(DIRECTIONS) Rewrite the records below, replacing every instance of "Ayuntamiento" with "Cabildo" and leaving everything else unchanged.

(RAW RECORDS)

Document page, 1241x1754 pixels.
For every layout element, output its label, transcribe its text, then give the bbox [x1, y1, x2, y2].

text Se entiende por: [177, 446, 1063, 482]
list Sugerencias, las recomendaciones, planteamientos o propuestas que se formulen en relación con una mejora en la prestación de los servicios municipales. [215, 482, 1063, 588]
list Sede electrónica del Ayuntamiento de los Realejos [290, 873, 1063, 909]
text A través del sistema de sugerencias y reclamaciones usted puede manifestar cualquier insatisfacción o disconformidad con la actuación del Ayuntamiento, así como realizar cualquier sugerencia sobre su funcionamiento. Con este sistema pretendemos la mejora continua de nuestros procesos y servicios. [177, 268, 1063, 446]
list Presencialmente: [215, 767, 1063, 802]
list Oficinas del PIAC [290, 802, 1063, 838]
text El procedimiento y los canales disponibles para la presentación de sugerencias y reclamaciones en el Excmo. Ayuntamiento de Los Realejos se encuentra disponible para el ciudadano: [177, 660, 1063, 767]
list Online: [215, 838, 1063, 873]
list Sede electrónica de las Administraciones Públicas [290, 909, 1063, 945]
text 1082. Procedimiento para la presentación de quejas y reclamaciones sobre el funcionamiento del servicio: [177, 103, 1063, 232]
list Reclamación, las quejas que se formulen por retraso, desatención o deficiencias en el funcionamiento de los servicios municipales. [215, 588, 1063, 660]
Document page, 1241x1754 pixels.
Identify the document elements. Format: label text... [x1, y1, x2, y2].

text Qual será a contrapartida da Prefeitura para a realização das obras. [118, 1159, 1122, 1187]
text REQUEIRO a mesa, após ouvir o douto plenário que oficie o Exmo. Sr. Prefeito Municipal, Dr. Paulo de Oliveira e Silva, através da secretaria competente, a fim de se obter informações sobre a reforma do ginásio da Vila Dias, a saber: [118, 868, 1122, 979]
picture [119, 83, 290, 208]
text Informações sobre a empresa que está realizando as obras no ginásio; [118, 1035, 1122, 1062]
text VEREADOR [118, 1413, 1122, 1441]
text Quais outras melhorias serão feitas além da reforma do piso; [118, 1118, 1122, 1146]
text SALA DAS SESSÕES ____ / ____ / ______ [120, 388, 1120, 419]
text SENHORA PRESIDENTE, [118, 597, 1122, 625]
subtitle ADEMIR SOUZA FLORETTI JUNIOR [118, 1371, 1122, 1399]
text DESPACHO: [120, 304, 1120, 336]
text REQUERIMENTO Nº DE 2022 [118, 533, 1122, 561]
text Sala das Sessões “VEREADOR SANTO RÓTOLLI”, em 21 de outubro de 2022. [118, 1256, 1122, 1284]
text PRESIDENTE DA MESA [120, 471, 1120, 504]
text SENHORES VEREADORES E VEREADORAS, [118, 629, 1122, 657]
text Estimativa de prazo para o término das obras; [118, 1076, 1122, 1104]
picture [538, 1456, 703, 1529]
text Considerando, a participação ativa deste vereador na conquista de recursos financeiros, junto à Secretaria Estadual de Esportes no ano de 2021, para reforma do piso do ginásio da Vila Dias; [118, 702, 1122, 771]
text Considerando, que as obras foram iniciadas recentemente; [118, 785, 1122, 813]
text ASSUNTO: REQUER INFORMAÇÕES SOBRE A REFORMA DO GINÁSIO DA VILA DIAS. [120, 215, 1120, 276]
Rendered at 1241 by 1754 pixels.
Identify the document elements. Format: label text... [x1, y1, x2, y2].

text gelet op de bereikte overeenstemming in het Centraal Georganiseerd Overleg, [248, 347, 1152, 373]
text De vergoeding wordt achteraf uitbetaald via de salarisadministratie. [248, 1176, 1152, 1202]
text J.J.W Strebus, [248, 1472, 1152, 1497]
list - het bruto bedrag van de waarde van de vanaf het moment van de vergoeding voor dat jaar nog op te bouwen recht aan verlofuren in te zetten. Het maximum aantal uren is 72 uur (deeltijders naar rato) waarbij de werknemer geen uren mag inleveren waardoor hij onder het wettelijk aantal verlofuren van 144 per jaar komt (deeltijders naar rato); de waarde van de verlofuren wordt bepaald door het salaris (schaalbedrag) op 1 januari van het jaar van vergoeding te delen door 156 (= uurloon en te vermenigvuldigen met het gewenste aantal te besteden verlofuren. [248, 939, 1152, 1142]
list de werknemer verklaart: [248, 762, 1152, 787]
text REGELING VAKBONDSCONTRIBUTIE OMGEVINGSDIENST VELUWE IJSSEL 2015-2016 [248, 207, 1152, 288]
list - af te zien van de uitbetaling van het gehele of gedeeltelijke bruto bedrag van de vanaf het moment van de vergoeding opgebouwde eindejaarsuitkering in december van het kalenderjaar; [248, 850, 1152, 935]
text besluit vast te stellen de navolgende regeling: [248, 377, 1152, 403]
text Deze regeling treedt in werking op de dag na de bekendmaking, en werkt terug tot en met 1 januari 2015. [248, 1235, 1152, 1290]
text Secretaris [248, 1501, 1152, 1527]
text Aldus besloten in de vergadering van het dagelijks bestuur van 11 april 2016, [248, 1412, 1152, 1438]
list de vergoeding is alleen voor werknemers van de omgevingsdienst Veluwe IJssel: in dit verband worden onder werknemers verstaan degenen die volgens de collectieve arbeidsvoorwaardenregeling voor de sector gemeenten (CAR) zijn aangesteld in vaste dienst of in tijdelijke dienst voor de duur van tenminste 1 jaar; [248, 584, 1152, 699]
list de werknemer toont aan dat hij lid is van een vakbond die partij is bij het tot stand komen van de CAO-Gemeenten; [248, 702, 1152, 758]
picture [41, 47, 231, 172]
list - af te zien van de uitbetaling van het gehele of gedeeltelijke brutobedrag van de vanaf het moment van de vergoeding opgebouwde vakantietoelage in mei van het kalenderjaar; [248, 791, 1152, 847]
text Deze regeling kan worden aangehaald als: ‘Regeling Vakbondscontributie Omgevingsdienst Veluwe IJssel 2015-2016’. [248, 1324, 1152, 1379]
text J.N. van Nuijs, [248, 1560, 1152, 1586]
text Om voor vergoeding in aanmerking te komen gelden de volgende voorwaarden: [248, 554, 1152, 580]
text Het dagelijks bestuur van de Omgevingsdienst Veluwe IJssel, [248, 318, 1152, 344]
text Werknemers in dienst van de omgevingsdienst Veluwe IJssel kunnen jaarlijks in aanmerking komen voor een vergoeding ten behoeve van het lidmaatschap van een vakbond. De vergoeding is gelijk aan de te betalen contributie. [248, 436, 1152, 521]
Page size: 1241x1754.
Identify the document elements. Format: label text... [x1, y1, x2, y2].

(REPLY)
Document page, 1241x1754 pixels.
For every layout element, output its label, transcribe its text, then give the bbox [x1, y1, x2, y2].

text Se entiende por: [177, 446, 1063, 482]
list Sugerencias, las recomendaciones, planteamientos o propuestas que se formulen en relación con una mejora en la prestación de los servicios municipales. [215, 482, 1063, 588]
list Sede electrónica del Cabildo de los Realejos [290, 873, 1063, 909]
text A través del sistema de sugerencias y reclamaciones usted puede manifestar cualquier insatisfacción o disconformidad con la actuación del Cabildo, así como realizar cualquier sugerencia sobre su funcionamiento. Con este sistema pretendemos la mejora continua de nuestros procesos y servicios. [177, 268, 1063, 446]
list Presencialmente: [215, 767, 1063, 802]
list Oficinas del PIAC [290, 802, 1063, 838]
text El procedimiento y los canales disponibles para la presentación de sugerencias y reclamaciones en el Excmo. Cabildo de Los Realejos se encuentra disponible para el ciudadano: [177, 660, 1063, 767]
list Online: [215, 838, 1063, 873]
list Sede electrónica de las Administraciones Públicas [290, 909, 1063, 945]
text 1082. Procedimiento para la presentación de quejas y reclamaciones sobre el funcionamiento del servicio: [177, 103, 1063, 232]
list Reclamación, las quejas que se formulen por retraso, desatención o deficiencias en el funcionamiento de los servicios municipales. [215, 588, 1063, 660]
Document page, 1241x1754 pixels.
Identify the document elements. Format: label text... [x1, y1, x2, y2].

text Qual será a contrapartida da Prefeitura para a realização das obras. [118, 1159, 1122, 1187]
text REQUEIRO a mesa, após ouvir o douto plenário que oficie o Exmo. Sr. Prefeito Municipal, Dr. Paulo de Oliveira e Silva, através da secretaria competente, a fim de se obter informações sobre a reforma do ginásio da Vila Dias, a saber: [118, 868, 1122, 979]
picture [119, 83, 290, 208]
text Informações sobre a empresa que está realizando as obras no ginásio; [118, 1035, 1122, 1062]
text VEREADOR [118, 1413, 1122, 1441]
text Quais outras melhorias serão feitas além da reforma do piso; [118, 1118, 1122, 1146]
text SALA DAS SESSÕES ____ / ____ / ______ [120, 388, 1120, 419]
text SENHORA PRESIDENTE, [118, 597, 1122, 625]
subtitle ADEMIR SOUZA FLORETTI JUNIOR [118, 1371, 1122, 1399]
text DESPACHO: [120, 304, 1120, 336]
text REQUERIMENTO Nº DE 2022 [118, 533, 1122, 561]
text Sala das Sessões “VEREADOR SANTO RÓTOLLI”, em 21 de outubro de 2022. [118, 1256, 1122, 1284]
text PRESIDENTE DA MESA [120, 471, 1120, 504]
text SENHORES VEREADORES E VEREADORAS, [118, 629, 1122, 657]
text Estimativa de prazo para o término das obras; [118, 1076, 1122, 1104]
picture [538, 1456, 703, 1529]
text Considerando, a participação ativa deste vereador na conquista de recursos financeiros, junto à Secretaria Estadual de Esportes no ano de 2021, para reforma do piso do ginásio da Vila Dias; [118, 702, 1122, 771]
text Considerando, que as obras foram iniciadas recentemente; [118, 785, 1122, 813]
text ASSUNTO: REQUER INFORMAÇÕES SOBRE A REFORMA DO GINÁSIO DA VILA DIAS. [120, 215, 1120, 276]
Rendered at 1241 by 1754 pixels.
Identify the document elements. Format: label text... [x1, y1, x2, y2].

text gelet op de bereikte overeenstemming in het Centraal Georganiseerd Overleg, [248, 347, 1152, 373]
text De vergoeding wordt achteraf uitbetaald via de salarisadministratie. [248, 1176, 1152, 1202]
text J.J.W Strebus, [248, 1472, 1152, 1497]
list - het bruto bedrag van de waarde van de vanaf het moment van de vergoeding voor dat jaar nog op te bouwen recht aan verlofuren in te zetten. Het maximum aantal uren is 72 uur (deeltijders naar rato) waarbij de werknemer geen uren mag inleveren waardoor hij onder het wettelijk aantal verlofuren van 144 per jaar komt (deeltijders naar rato); de waarde van de verlofuren wordt bepaald door het salaris (schaalbedrag) op 1 januari van het jaar van vergoeding te delen door 156 (= uurloon en te vermenigvuldigen met het gewenste aantal te besteden verlofuren. [248, 939, 1152, 1142]
list de werknemer verklaart: [248, 762, 1152, 787]
text REGELING VAKBONDSCONTRIBUTIE OMGEVINGSDIENST VELUWE IJSSEL 2015-2016 [248, 207, 1152, 288]
list - af te zien van de uitbetaling van het gehele of gedeeltelijke bruto bedrag van de vanaf het moment van de vergoeding opgebouwde eindejaarsuitkering in december van het kalenderjaar; [248, 850, 1152, 935]
text besluit vast te stellen de navolgende regeling: [248, 377, 1152, 403]
text Deze regeling treedt in werking op de dag na de bekendmaking, en werkt terug tot en met 1 januari 2015. [248, 1235, 1152, 1290]
text Secretaris [248, 1501, 1152, 1527]
text Aldus besloten in de vergadering van het dagelijks bestuur van 11 april 2016, [248, 1412, 1152, 1438]
list de vergoeding is alleen voor werknemers van de omgevingsdienst Veluwe IJssel: in dit verband worden onder werknemers verstaan degenen die volgens de collectieve arbeidsvoorwaardenregeling voor de sector gemeenten (CAR) zijn aangesteld in vaste dienst of in tijdelijke dienst voor de duur van tenminste 1 jaar; [248, 584, 1152, 699]
list de werknemer toont aan dat hij lid is van een vakbond die partij is bij het tot stand komen van de CAO-Gemeenten; [248, 702, 1152, 758]
picture [41, 47, 231, 172]
list - af te zien van de uitbetaling van het gehele of gedeeltelijke brutobedrag van de vanaf het moment van de vergoeding opgebouwde vakantietoelage in mei van het kalenderjaar; [248, 791, 1152, 847]
text Deze regeling kan worden aangehaald als: ‘Regeling Vakbondscontributie Omgevingsdienst Veluwe IJssel 2015-2016’. [248, 1324, 1152, 1379]
text J.N. van Nuijs, [248, 1560, 1152, 1586]
text Om voor vergoeding in aanmerking te komen gelden de volgende voorwaarden: [248, 554, 1152, 580]
text Het dagelijks bestuur van de Omgevingsdienst Veluwe IJssel, [248, 318, 1152, 344]
text Werknemers in dienst van de omgevingsdienst Veluwe IJssel kunnen jaarlijks in aanmerking komen voor een vergoeding ten behoeve van het lidmaatschap van een vakbond. De vergoeding is gelijk aan de te betalen contributie. [248, 436, 1152, 521]
Page size: 1241x1754.
Identify the document elements. Format: label text... [x1, y1, x2, y2].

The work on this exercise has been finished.